PROBLEM STATEMENT: Exact copy, pictures excluded: write out every line below.
━━━━━━━━━━━━━━━━
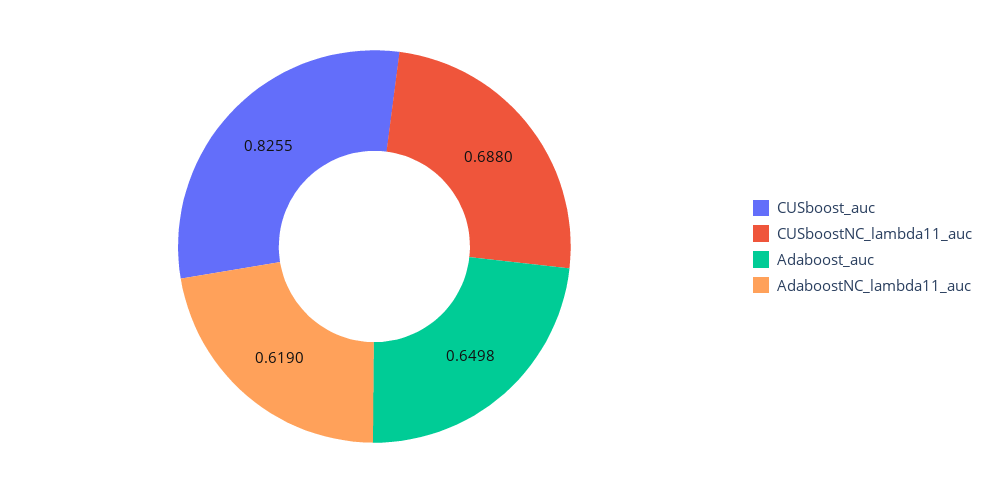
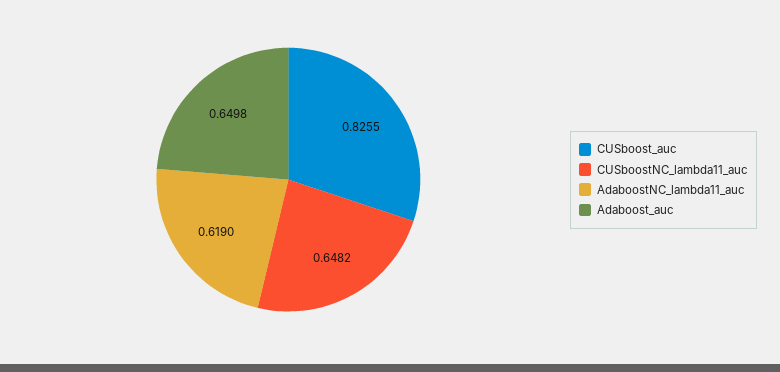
  {
    "CUSboost_auc": 0.8255,
-   "CUSboostNC_lambda11_auc": 0.688,
+   "CUSboostNC_lambda11_auc": 0.6482,
    "Adaboost_auc": 0.6498,
    "AdaboostNC_lambda11_auc": 0.619
  }

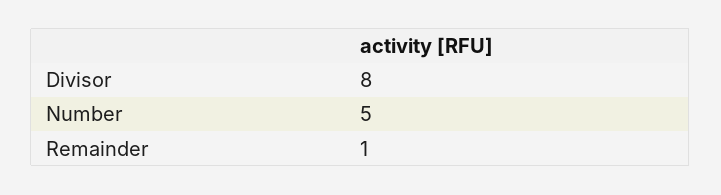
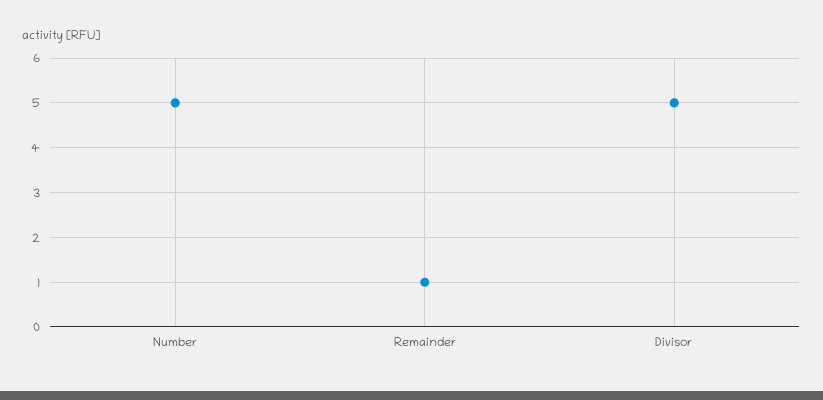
  {
-   "Divisor": 8,
+   "Divisor": 5,
    "Number": 5,
    "Remainder": 1
  }

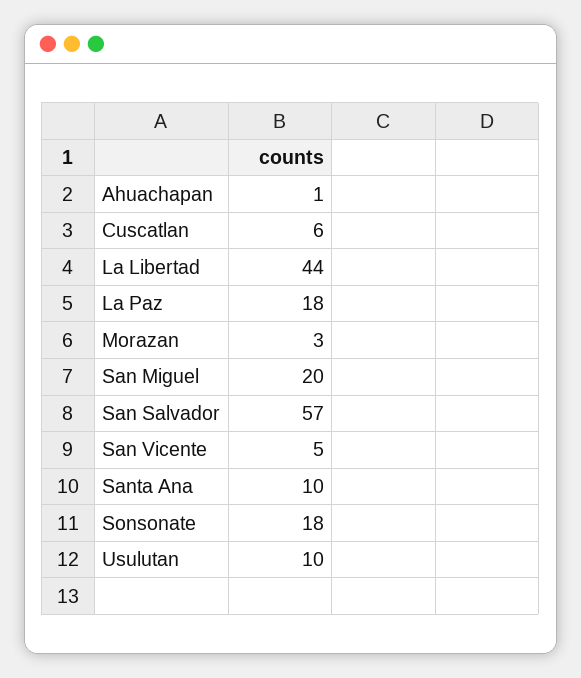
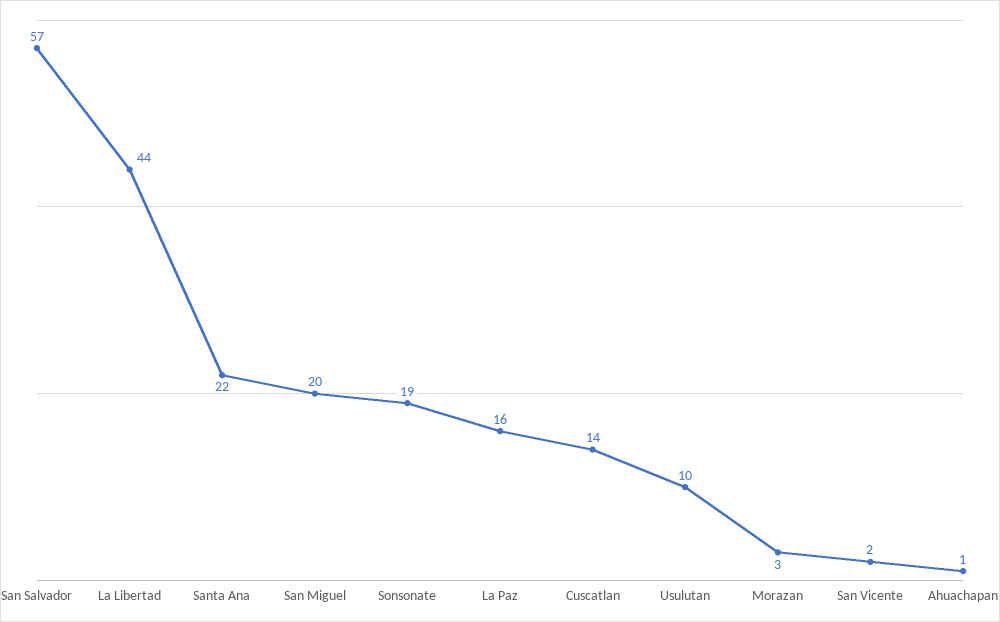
  {
    "Ahuachapan": 1,
-   "Cuscatlan": 6,
+   "Cuscatlan": 14,
    "La Libertad": 44,
-   "La Paz": 18,
+   "La Paz": 16,
    "Morazan": 3,
    "San Miguel": 20,
    "San Salvador": 57,
-   "San Vicente": 5,
+   "San Vicente": 2,
-   "Santa Ana": 10,
+   "Santa Ana": 22,
-   "Sonsonate": 18,
+   "Sonsonate": 19,
    "Usulutan": 10
  }

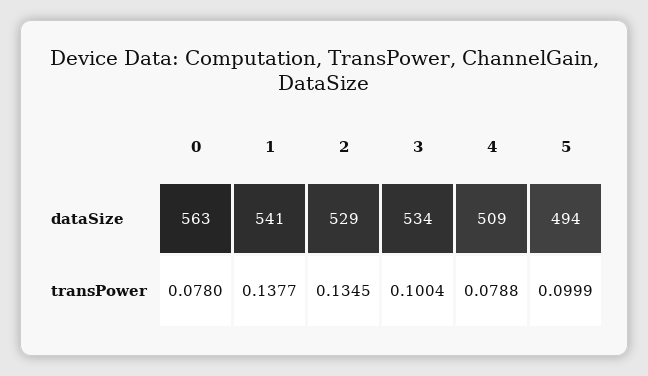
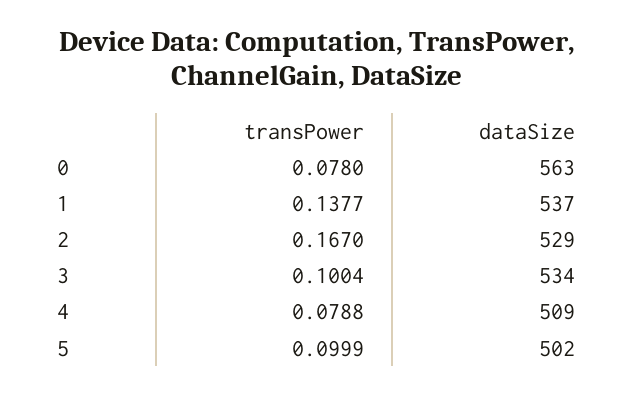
  {
    "0": {
      "dataSize": 563,
      "transPower": 0.078
    },
    "1": {
-     "dataSize": 541,
+     "dataSize": 537,
      "transPower": 0.1377
    },
    "2": {
      "dataSize": 529,
-     "transPower": 0.1345
+     "transPower": 0.167
    },
    "3": {
      "dataSize": 534,
      "transPower": 0.1004
    },
    "4": {
      "dataSize": 509,
      "transPower": 0.0788
    },
    "5": {
-     "dataSize": 494,
+     "dataSize": 502,
      "transPower": 0.0999
    }
  }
━━━━━━━━━━━━━━━━
EXERCISE OUTPUT:
  {
    "CUSboost_auc": 0.8255,
-   "CUSboostNC_lambda11_auc": 0.688,
+   "CUSboostNC_lambda11_auc": 0.6482,
    "Adaboost_auc": 0.6498,
    "AdaboostNC_lambda11_auc": 0.619
  }

  {
-   "Divisor": 8,
+   "Divisor": 5,
    "Number": 5,
    "Remainder": 1
  }

  {
    "Ahuachapan": 1,
-   "Cuscatlan": 6,
+   "Cuscatlan": 14,
    "La Libertad": 44,
-   "La Paz": 18,
+   "La Paz": 16,
    "Morazan": 3,
    "San Miguel": 20,
    "San Salvador": 57,
-   "San Vicente": 5,
+   "San Vicente": 2,
-   "Santa Ana": 10,
+   "Santa Ana": 22,
-   "Sonsonate": 18,
+   "Sonsonate": 19,
    "Usulutan": 10
  }

  {
    "0": {
      "dataSize": 563,
      "transPower": 0.078
    },
    "1": {
-     "dataSize": 541,
+     "dataSize": 537,
      "transPower": 0.1377
    },
    "2": {
      "dataSize": 529,
-     "transPower": 0.1345
+     "transPower": 0.167
    },
    "3": {
      "dataSize": 534,
      "transPower": 0.1004
    },
    "4": {
      "dataSize": 509,
      "transPower": 0.0788
    },
    "5": {
-     "dataSize": 494,
+     "dataSize": 502,
      "transPower": 0.0999
    }
  }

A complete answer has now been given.